È il primo che provo di questo marchio, molto intenso, ne sono bastate poche gocce. Il geranio è evidentissimo ma è mitigato dalla rosa, è sempre buffo, quando succede che annusi il polso e senti nettamente una nota, poi quando respiri nuovamente senti che si è tramutata, in questo caso in rosa; il labdano fa da trait d’union fra il sentore floreale e l’oud, sandalo e note legnose profonde (quercia, si sente comunque chemon è classico cedro), non è comunque nonostante il legno e nonostante l’oud, un profumo scuro. Evolvendo il geranio non lo sento più così evidente, la resinosità dell’oud diventa più presente, il labdano più che altro sfuma, come dicevo, la transizione fra le note, ma non risulta evidente. Rosa e oud sono, all dd, protagonisti, mentre il geranio si sposta molto sul retro e quasi sparisce. Non ci sono altre note verdi o citriche.

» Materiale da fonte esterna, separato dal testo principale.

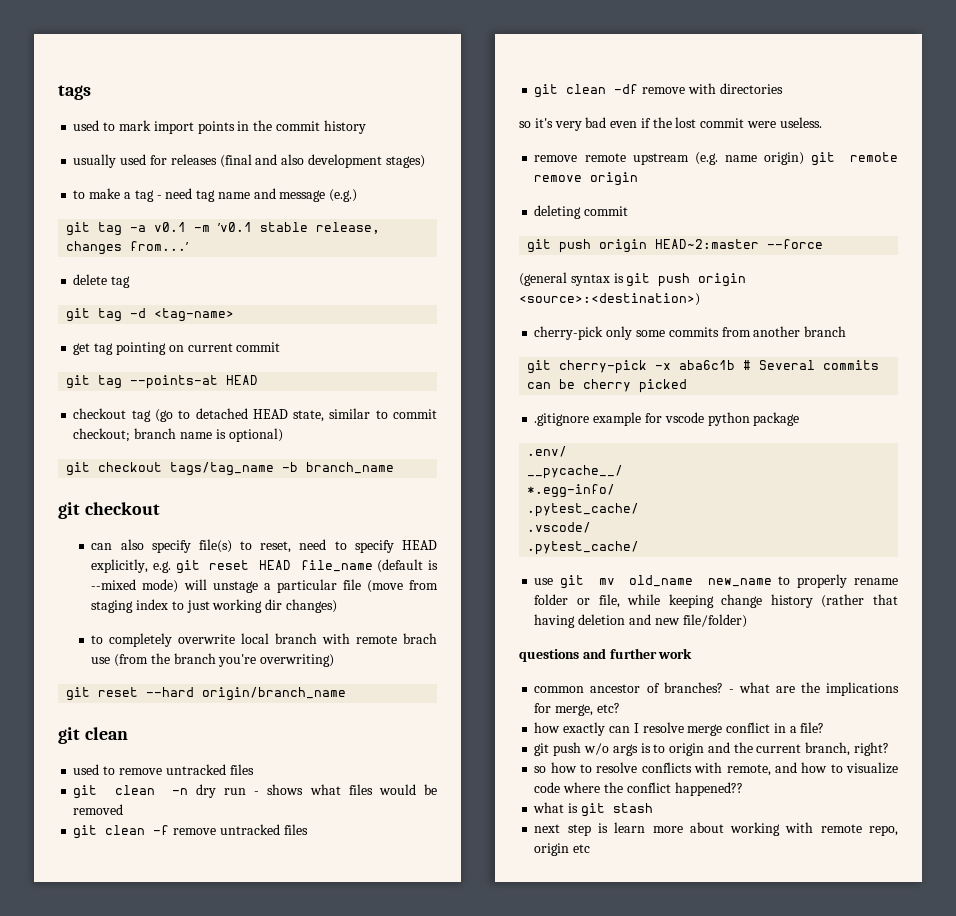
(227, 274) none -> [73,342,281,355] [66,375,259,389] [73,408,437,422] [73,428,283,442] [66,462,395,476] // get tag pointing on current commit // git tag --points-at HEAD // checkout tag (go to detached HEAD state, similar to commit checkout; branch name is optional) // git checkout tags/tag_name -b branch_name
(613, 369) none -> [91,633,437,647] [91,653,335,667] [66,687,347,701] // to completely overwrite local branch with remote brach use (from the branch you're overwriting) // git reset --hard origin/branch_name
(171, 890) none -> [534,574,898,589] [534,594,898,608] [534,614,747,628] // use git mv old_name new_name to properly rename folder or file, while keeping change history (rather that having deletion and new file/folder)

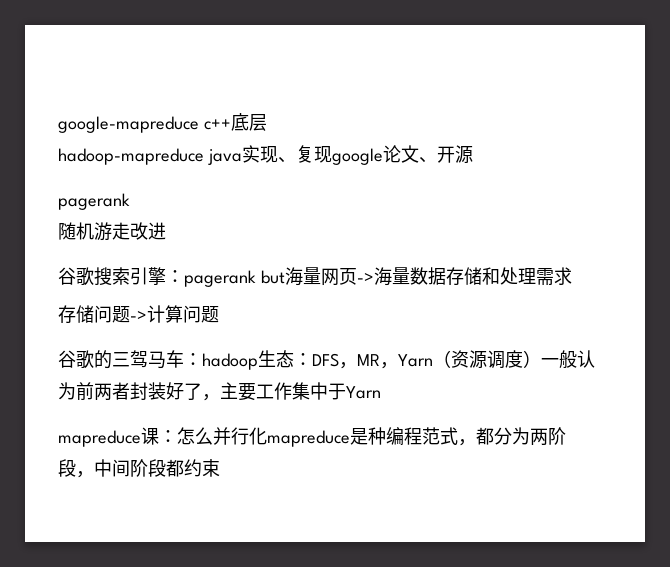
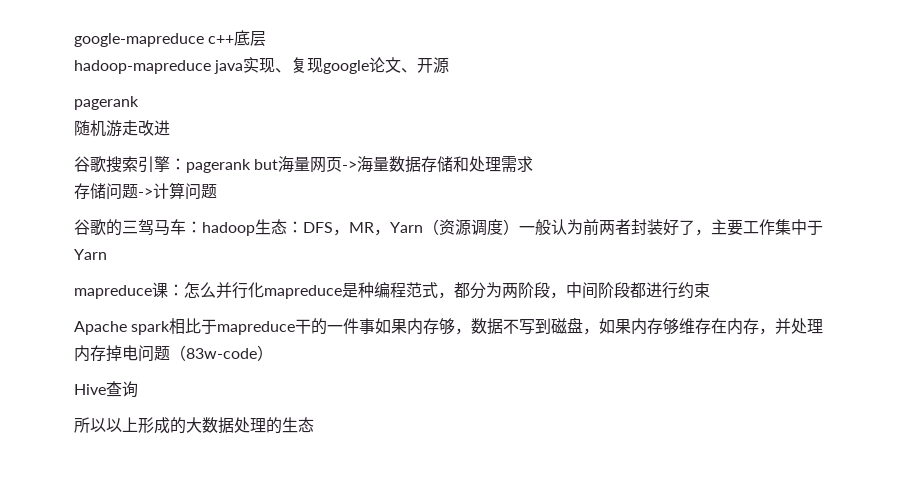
(184, 468) none -> [646,282,678,299] 进行
(220, 468) none -> [74,317,824,335] [74,345,273,362] [74,381,138,398] [74,417,314,434] // Apache spark相比于mapreduce干的一件事如果内存够，数据不写到磁盘，如果内存够维存在内存，并处理内存掉电问题（83w-code） // Hive查询 // 所以以上形成的大数据处理的生态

Una rosa molto rossa e regale, per nulla pungente ma nemmeno vellutata o saponosa. Unisex, invernale, un profumo con pochi compromessi, ha confini e linee mette, marcate, decise; non è una sciarpa fluttuante ma più una cappa, mantiene una certa rigidità, che rientra nell’immagine di un profumo regale. Buon sillage.
Incredibilmente si trasforma quasi a fine vita in una rosa falcata, tanto che ho faticato a riconoscerlo, chiedendomi ma in questo polso cos’ho messo, pure ? Perché proprio evolve ulteriormente in un profumo molto bello, una rosa soft e talcata, ed il legno scompare.